[Collected data entries]
▬▬▬

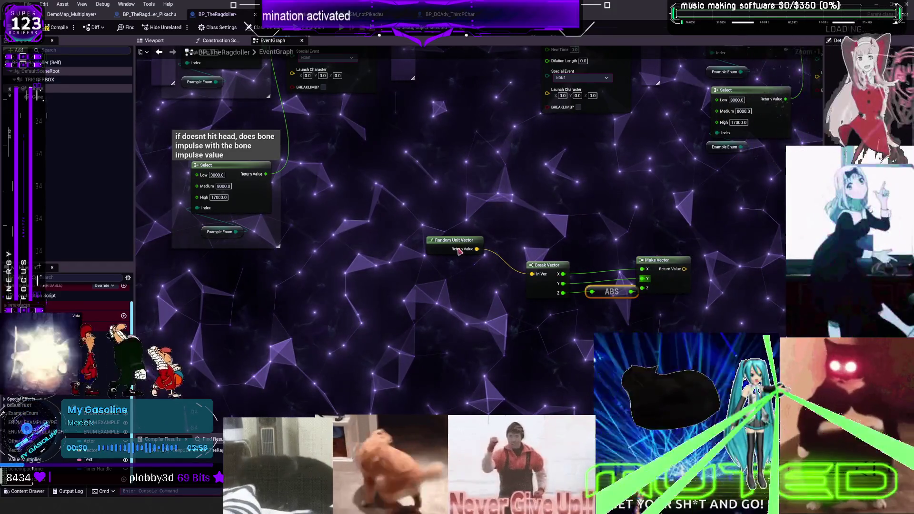
drag(459, 252, 535, 241)
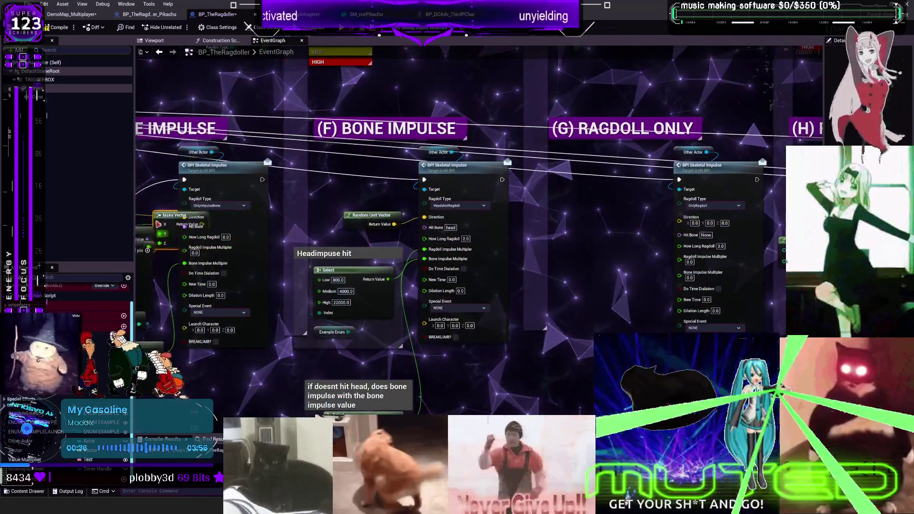
drag(166, 215, 414, 179)
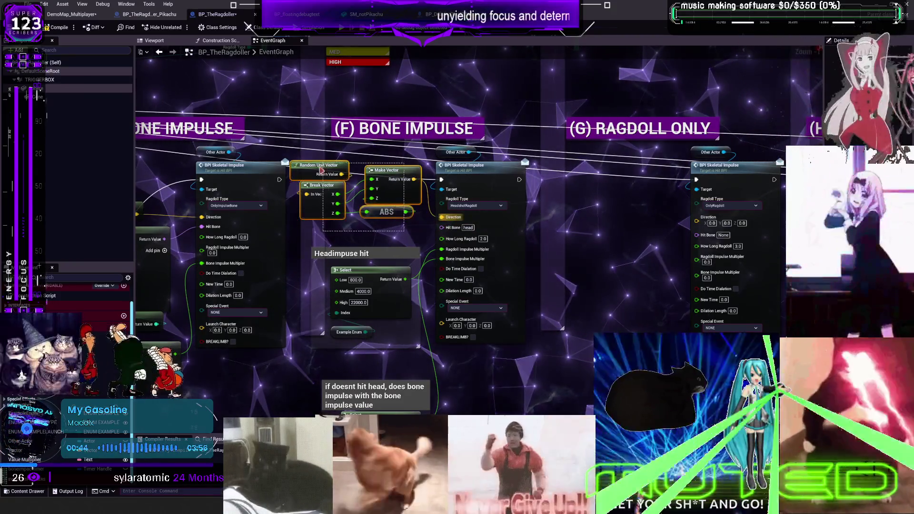
- Paste the Random Unit Vector/Break/ABS/Make Vector nodes into the (i) Body Impulse section
drag(280, 238, 426, 197)
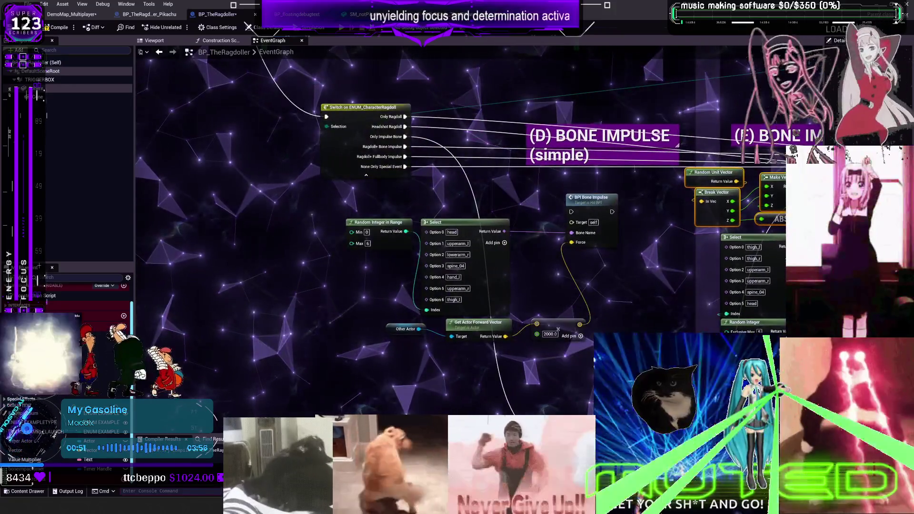
mouse_move(880, 254)
mouse_down()
mouse_move(119, 255)
mouse_move(567, 254)
mouse_up()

▬▬▬

Lines from the one containing "mouse_down()" through the end of the entries above must be copied exactly; include both ends and no other lines.

mouse_down()
mouse_move(119, 255)
mouse_move(567, 254)
mouse_up()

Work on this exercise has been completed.